[[ DATA SHOWN, beginning ]]

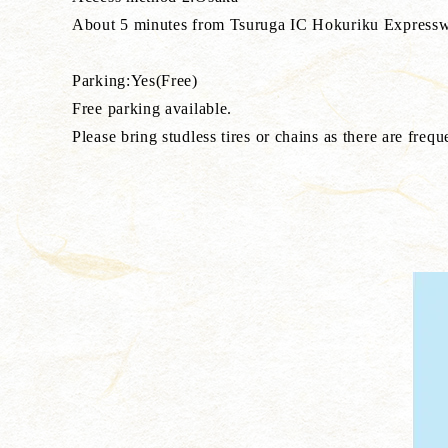
About 5 minutes from Tsuruga IC Hokuriku Expressway, T
Parking:Yes(Free)
Free parking available.
Please bring studless tires or chains as there are frequ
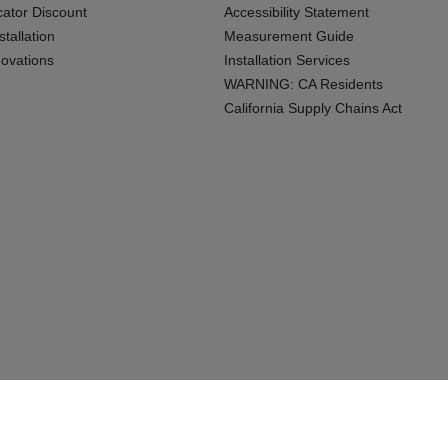
cator Discount
Accessibility Statement
tallation
Measurement Guide
ovations
Installation Services
WARNING: CA Residents
California Supply Chains Act
Connecticu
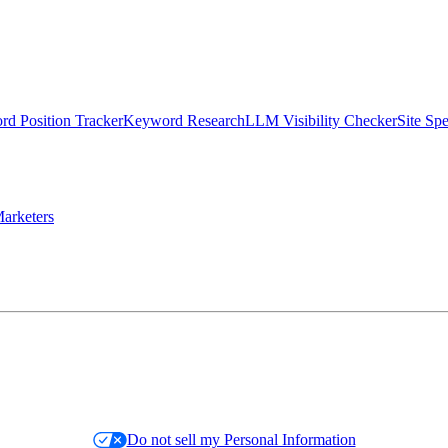
d Position Tracker
Keyword Research
LLM Visibility Checker
Site Sp
arketers
Do not sell my Personal Information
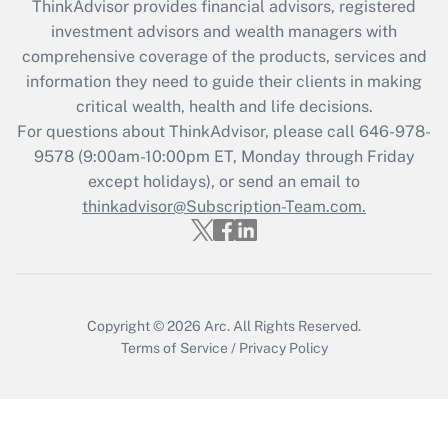
ThinkAdvisor
provides financial advisors, registered
What is the CARES Act employee
investment advisors and wealth managers with
retention tax credit that was available
during 2020 and 2021?
comprehensive coverage of the products, services and
information they need to guide their clients in making
Get Answer
critical wealth, health and life decisions.
For questions about ThinkAdvisor, please call
646-978-
Recently Updated Q&As
9578
(9:00am-10:00pm ET, Monday through Friday
Who must file a return?
except holidays), or send an email to
thinkadvisor@Subscription-Team.com.
Get Answer
Copyright © 2026
Arc.
All Rights Reserved.
Terms of Service
/
Privacy Policy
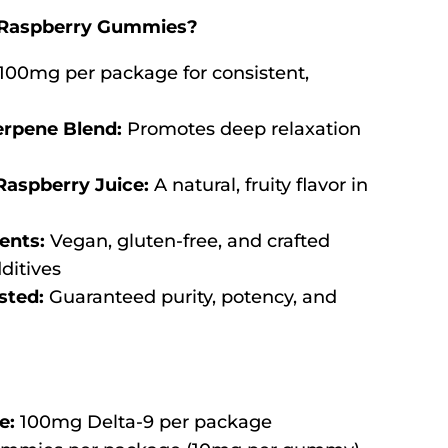
Raspberry Gummies?
100mg per package for consistent,
erpene Blend:
Promotes deep relaxation
Raspberry Juice:
A natural, fruity flavor in
ents:
Vegan, gluten-free, and crafted
dditives
sted:
Guaranteed purity, potency, and
e:
100mg Delta-9 per package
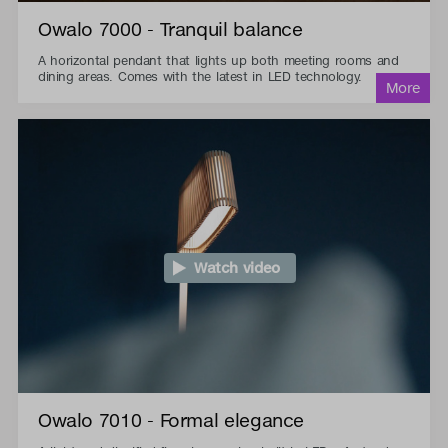
Owalo 7000 - Tranquil balance
A horizontal pendant that lights up both meeting rooms and
dining areas. Comes with the latest in LED technology.
Watch video
Owalo 7010 - Formal elegance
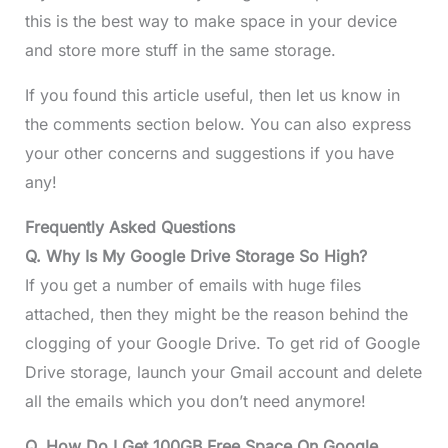
this is the best way to make space in your device
and store more stuff in the same storage.
If you found this article useful, then let us know in
the comments section below. You can also express
your other concerns and suggestions if you have
any!
Frequently Asked Questions
Q. Why Is My Google Drive Storage So High?
If you get a number of emails with huge files
attached, then they might be the reason behind the
clogging of your Google Drive. To get rid of Google
Drive storage, launch your Gmail account and delete
all the emails which you don’t need anymore!
Q. How Do I Get 100GB Free Space On Google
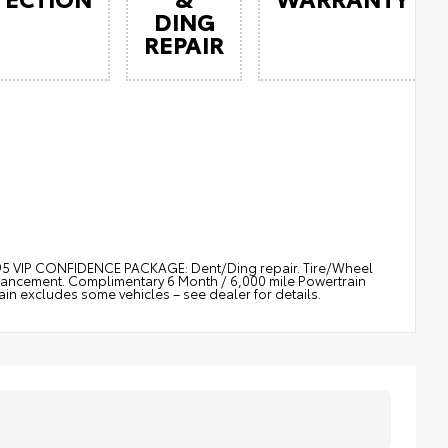
DING
REPAIR
$895 VIP CONFIDENCE PACKAGE: Dent/Ding repair. Tire/Wheel
nhancement. Complimentary 6 Month / 6,000 mile Powertrain
 excludes some vehicles – see dealer for details.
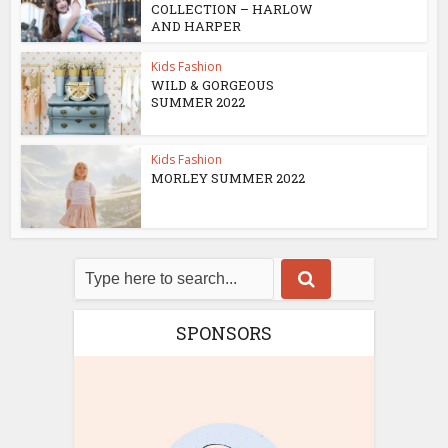
COLLECTION – HARLOW
AND HARPER
Kids Fashion
WILD & GORGEOUS
SUMMER 2022
Kids Fashion
MORLEY SUMMER 2022
SPONSORS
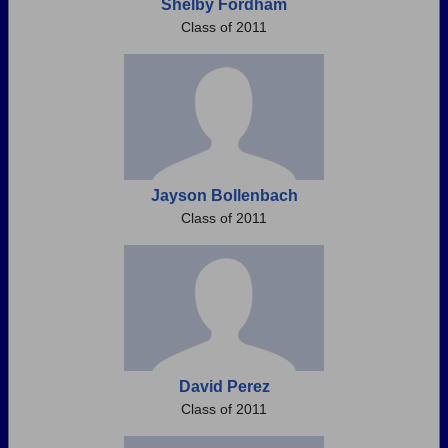
Shelby Fordham
Class of 2011
Jayson Bollenbach
Class of 2011
David Perez
Class of 2011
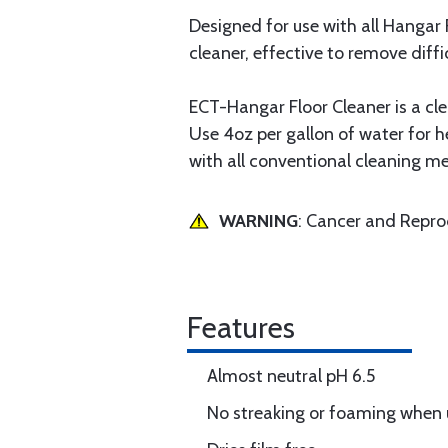
Designed for use with all Hangar 
cleaner, effective to remove diffi
ECT-Hangar Floor Cleaner is a cle
Use 4oz per gallon of water for h
with all conventional cleaning m
WARNING
: Cancer and Repr
Features
Almost neutral pH 6.5
No streaking or foaming when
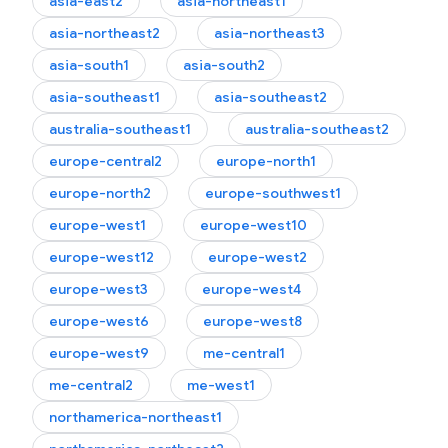
asia-east2
asia-northeast1
asia-northeast2
asia-northeast3
asia-south1
asia-south2
asia-southeast1
asia-southeast2
australia-southeast1
australia-southeast2
europe-central2
europe-north1
europe-north2
europe-southwest1
europe-west1
europe-west10
europe-west12
europe-west2
europe-west3
europe-west4
europe-west6
europe-west8
europe-west9
me-central1
me-central2
me-west1
northamerica-northeast1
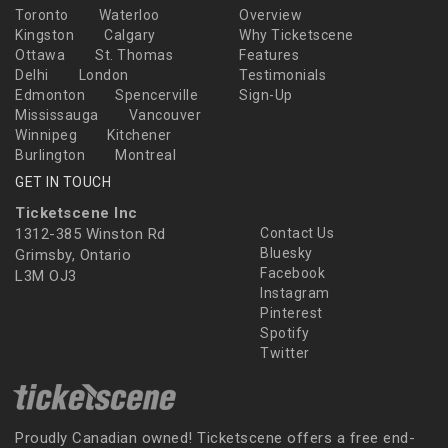
Toronto
Waterloo
Overview
Kingston
Calgary
Why Ticketscene
Ottawa
St. Thomas
Features
Delhi
London
Testimonials
Edmonton
Spencerville
Sign-Up
Mississauga
Vancouver
Winnipeg
Kitchener
Burlington
Montreal
GET IN TOUCH
Ticketscene Inc
1312-385 Winston Rd
Contact Us
Bluesky
Grimsby, Ontario
Facebook
L3M OJ3
Instagram
Pinterest
Spotify
Twitter
Proudly Canadian owned! Ticketscene offers a free end-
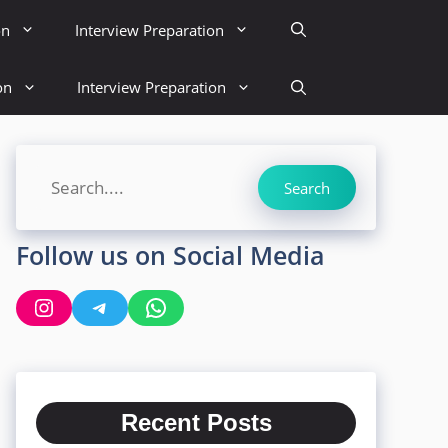
on
Interview Preparation
on
Interview Preparation
Search
Search
Follow us on Social Media
Instagram
Telegram
WhatsApp
Recent Posts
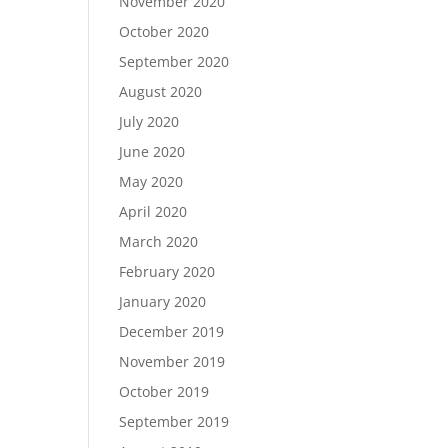
November 2020
October 2020
September 2020
August 2020
July 2020
June 2020
May 2020
April 2020
March 2020
February 2020
January 2020
December 2019
November 2019
October 2019
September 2019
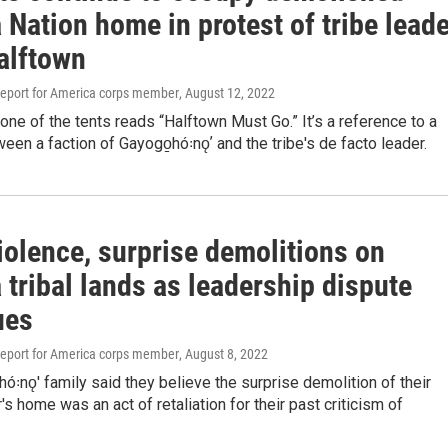
Nation home in protest of tribe leade
alftown
eport for America corps member
, August 12, 2022
one of the tents reads “Halftown Must Go.” It’s a reference to a
een a faction of Gayogo̱hó꞉nǫʼ and the tribe's de facto leader.
iolence, surprise demolitions on
tribal lands as leadership dispute
ues
eport for America corps member
, August 8, 2022
ó꞉nǫ' family said they believe the surprise demolition of their
s home was an act of retaliation for their past criticism of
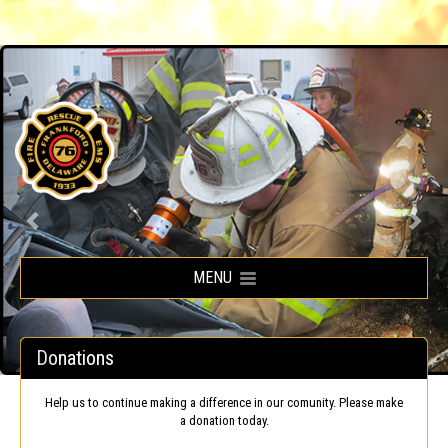
Frankford Volunteer Fire Company
MENU
Donations
Help us to continue making a difference in our comunity. Please make
a donation today.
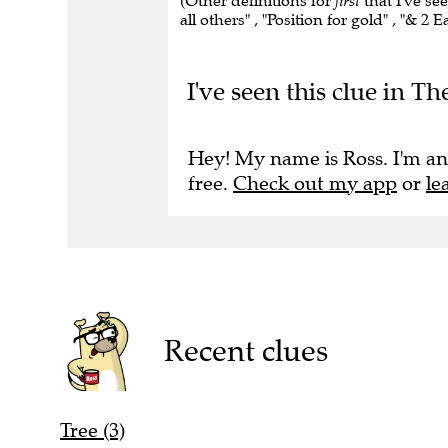
(Other definitions for
first
that I've see
all others" , "Position for gold" , "& 2
I've seen this clue in Th
Hey! My name is Ross. I'm an
free.
Check out my app
or
le
Recent clues
Tree (3)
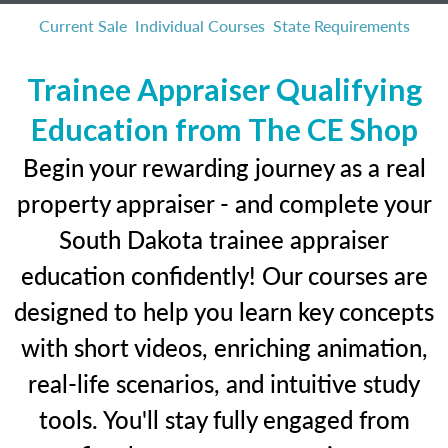
Current Sale
Individual Courses
State Requirements
Trainee Appraiser Qualifying
Education from The CE Shop
Begin your rewarding journey as a real
property appraiser - and complete your
South Dakota trainee appraiser
education confidently! Our courses are
designed to help you learn key concepts
with short videos, enriching animation,
real-life scenarios, and intuitive study
tools. You'll stay fully engaged from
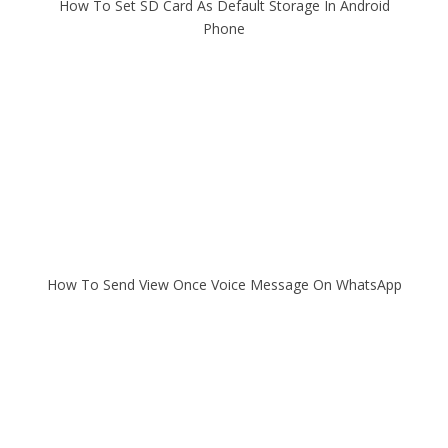
How To Set SD Card As Default Storage In Android
Phone
How To Send View Once Voice Message On WhatsApp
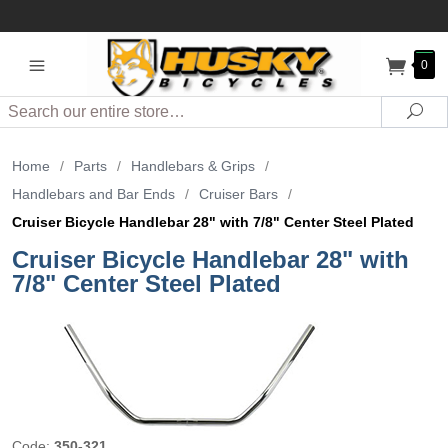
0
Search
Sea
Home
/
Parts
/
Handlebars & Grips
/
Handlebars and Bar Ends
/
Cruiser Bars
/
Cruiser Bicycle Handlebar 28" with 7/8" Center Steel Plated
Cruiser Bicycle Handlebar 28" with
7/8" Center Steel Plated
Code:
350-321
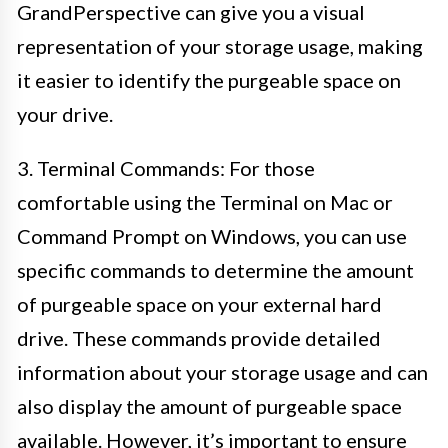
GrandPerspective can give you a visual
representation of your storage usage, making
it easier to identify the purgeable space on
your drive.
3. Terminal Commands: For those
comfortable using the Terminal on Mac or
Command Prompt on Windows, you can use
specific commands to determine the amount
of purgeable space on your external hard
drive. These commands provide detailed
information about your storage usage and can
also display the amount of purgeable space
available. However, it’s important to ensure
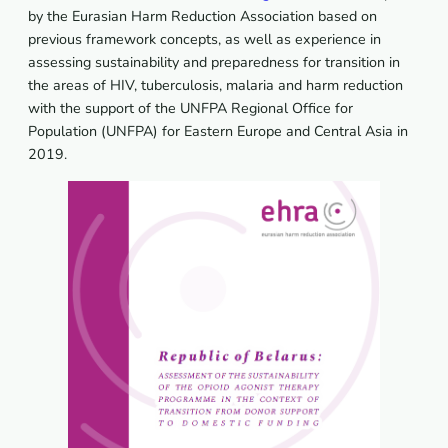
by the Eurasian Harm Reduction Association based on
previous framework concepts, as well as experience in
assessing sustainability and preparedness for transition in
the areas of HIV, tuberculosis, malaria and harm reduction
with the support of the UNFPA Regional Office for
Population (UNFPA) for Eastern Europe and Central Asia in
2019.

[[ DATA SHOWN, end ]]

EXERCISE REQUIREMENTS:
Starting with the line with "cator Discount" and going on through the line with "Privacy Policy", change "Get Answer" to "See Answer" and write those lines out again with nothing else changed. Don't include the pictures.

RESULT FOR THIS TASK:
cator Discount
Accessibility Statement
tallation
Measurement Guide
ovations
Installation Services
WARNING: CA Residents
California Supply Chains Act
Connecticu
d Position Tracker
Keyword Research
LLM Visibility Checker
Site Sp
arketers
Do not sell my Personal Information
ThinkAdvisor
provides financial advisors, registered
What is the CARES Act employee
investment advisors and wealth managers with
retention tax credit that was available
during 2020 and 2021?
comprehensive coverage of the products, services and
information they need to guide their clients in making
See Answer
critical wealth, health and life decisions.
For questions about ThinkAdvisor, please call
646-978-
Recently Updated Q&As
9578
(9:00am-10:00pm ET, Monday through Friday
Who must file a return?
except holidays), or send an email to
thinkadvisor@Subscription-Team.com.
See Answer
Copyright © 2026
Arc.
All Rights Reserved.
Terms of Service
/
Privacy Policy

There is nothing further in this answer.